▸ **EXTRACT**
In this list no title of Magister or Master appears. The same occurs in an inscription on a marble plinth, which has been preserved by Gruter. It is dedicated on the front side by the College of Carpenters (Collegium Fabrorum Tignariorum) to the Emperor M. Aurelius Antoninus. On the other side are forty names, many of which have the title affixed of Honoratus, or Honorary.

The last six names have the title of Scriba, or Secretary, attached to each; hence Krause thinks it probable that each Decuria, or section of ten men, had its Master, who was a Decurio, its Secretary and its Patron, and, besides, its own property, obtained from bequests or donations.

If this be true, a college would not appear to have been a single lodge, but rather an aggregation of lodges. The mediaeval division, described by Wren, where in a building the workmen were divided into tens, each having its own warden, would precisely meet this ancient condition of the Decuriae. In the time of the Empire, when the government began to be suspicious of the revolutionary tendencies of the craftsmen, care was taken to place officers over the colleges who might have a control of their arts.

These officers differed at different times and in different places. Sometimes he was called a Precurator, or Superintendent; sometimes a Prapositus, or Overseer, and sometimes a Prefectus, or Prefect. In fact, the legionary colleges, which accompanied the legions and which were principally concerned in the fabrication of weapons, as armorers and smiths, had an officer over them who was called the Prefectus Fabrum, or Prefect of the Workmen.

But originally the title of Magister, or Master, was applied to him who wasover the Decuriones, and who controlled all the acts, the labors, and the hours of rest of the members of the college, as well as their sacrifices and other religious ceremonies.

There is abundant evidence of this in the inscriptions, and from them also we learn that the Master was chosen annually, and afterward with all the other officers quinquennially. But sometimes he was elected for life, a custom that was observed at a long subsequent period by the French Lodges, whose Venerables were chosen ad vitam.

Thus we meet with such inscriptions as Magister quinquennatis Collegium Fabrorum Tignariorum and Magister quinquennatis Collegium Aurificum, that is, Quinquennial Master of the College of Carpenters and Quinquennial Master of the College of Goldsmiths. Sertorius also refers to certain peculiar powers of the Magister Collegium, or Master of the College.

▸ **SOURCE MATERIAL**
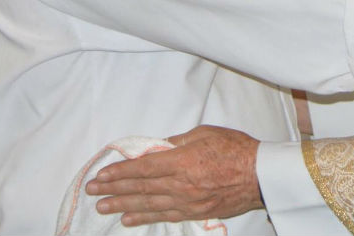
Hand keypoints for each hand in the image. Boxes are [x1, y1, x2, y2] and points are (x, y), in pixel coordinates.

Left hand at [84, 125, 261, 226]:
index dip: (119, 173)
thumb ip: (177, 141)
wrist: (261, 175)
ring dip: (122, 206)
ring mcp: (187, 201)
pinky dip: (145, 218)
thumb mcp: (205, 133)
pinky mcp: (195, 212)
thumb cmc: (236, 148)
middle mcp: (181, 184)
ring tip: (102, 207)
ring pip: (148, 205)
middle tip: (92, 192)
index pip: (142, 168)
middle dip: (113, 190)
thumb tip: (155, 148)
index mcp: (182, 161)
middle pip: (140, 188)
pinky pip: (164, 216)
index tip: (101, 175)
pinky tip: (129, 220)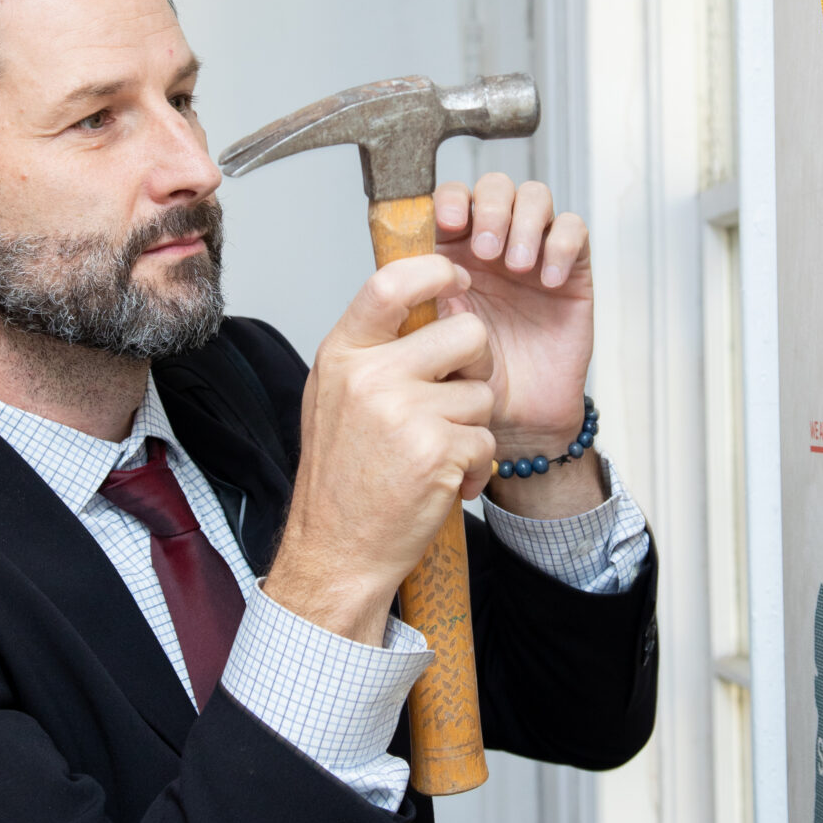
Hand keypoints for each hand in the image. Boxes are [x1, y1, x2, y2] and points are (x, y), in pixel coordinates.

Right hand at [266, 257, 494, 646]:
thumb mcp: (336, 397)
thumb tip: (425, 303)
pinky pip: (486, 439)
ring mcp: (405, 413)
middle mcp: (371, 376)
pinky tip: (443, 483)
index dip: (435, 271)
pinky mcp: (438, 451)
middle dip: (477, 366)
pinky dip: (475, 466)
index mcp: (343, 355)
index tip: (458, 279)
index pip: (390, 283)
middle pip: (466, 332)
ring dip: (473, 426)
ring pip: (483, 392)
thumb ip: (374, 351)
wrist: (337, 551)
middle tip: (458, 396)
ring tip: (436, 453)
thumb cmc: (341, 479)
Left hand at [432, 174, 592, 452]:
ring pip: (535, 197)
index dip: (451, 198)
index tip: (447, 222)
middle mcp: (493, 243)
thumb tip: (421, 269)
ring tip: (518, 266)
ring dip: (524, 223)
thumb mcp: (434, 339)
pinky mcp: (570, 268)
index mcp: (453, 251)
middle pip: (496, 186)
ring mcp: (533, 252)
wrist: (517, 416)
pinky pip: (573, 229)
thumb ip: (425, 301)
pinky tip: (547, 280)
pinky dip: (560, 245)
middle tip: (487, 252)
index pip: (453, 197)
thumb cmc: (471, 377)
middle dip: (491, 209)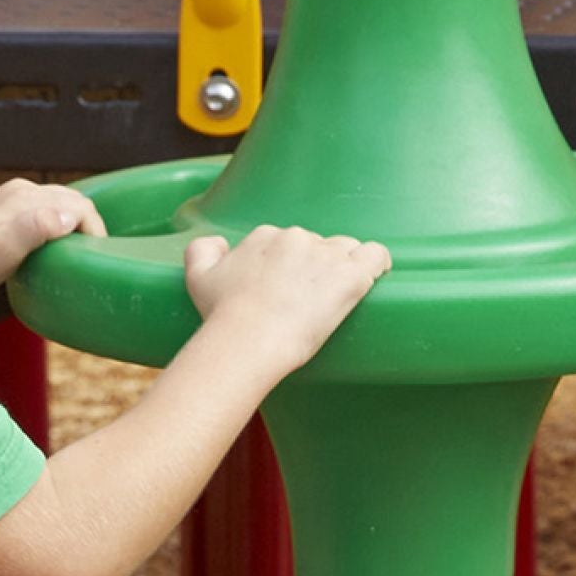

▸ **ASSIGNMENT**
Resume the passage on the officers of the Roman workmen's colleges, starting where it stops. The lines above are separate material and have no connection to the passage.

▸ **EXERCISE RESULT**
There can be no doubt that this was a well-recognized title of the presiding, officer of those sodalities. But the Patrons, who were selected from the most wealthy and influential families of Rome, and who were not craftsmen, seemed to have exercised very important powers. Chosen that they might protect the interests of the society, no regulation was enacted, no contracts were made, and no work undertaken without their sanction.

The kings, prelates, and nobles so often recorded as Grand Masters by Dr. Anderson in his history of early English Masonry, may very well be supposed to correspond in position and duties to these Patrons of the Roman Colleges. Dr. Krause thus describes the internal organization of these colleges:

"It was only the Masters who could undertake any work.

The members of the Decuria, (or sections) who corresponded to the Fellow Crafts of the present day, worked under them; and under these and under the Master, were the Alumni or Apprentices, who were still being instructed in the schools (attached to the college) and whose names, as they were not yet members of the college, are not mentioned in any of the Inscriptions." [xiii]

That there was a distinction of ranks among the members of a college is very evident from several of the inscriptions, and from passages in the code. It, besides, in the nature of things that in every trade or craft there should be some well skilled and experienced in the Mystery, who will take the highest place; others with less knowledge who must be subordinate to these; and finally scholars or apprentices who are only beginning to learn the principles of their art.

As in the Lodges of Operative Masons, in the Middle Ages, there were Masters, journeymen, and Apprentices, so must there have been in the colleges of Rome, a similar division of ranks. The passage in the Justinian code, already referred to, provides that slaves could be received in the colleges only with the consent of their masters; if received without this consent the Curator or Master of the College was liable to a penalty of one hundred pieces of gold.

This would indicate that in the Roman colleges, the distinction of bond and free so much insisted on in the modern Masonic system, was not recognized among the craftsmen of Rome. But it must be remembered that among the Romans, a condition of servitude did not always imply the debasement of ignorance.

Slaves were sometimes instructed in literature and the liberal arts, and many of them were employed in trade and in various handicrafts. It was these last who were to be conditionally admitted into the Colleges of Artificers. It is evident that with the prosecution of their craft, the members of the colleges connected the observance of certain religious rites. In the list from Muratori, heretofore cited, it is seen that among the officers designated was a Haruspex or Sacrificer.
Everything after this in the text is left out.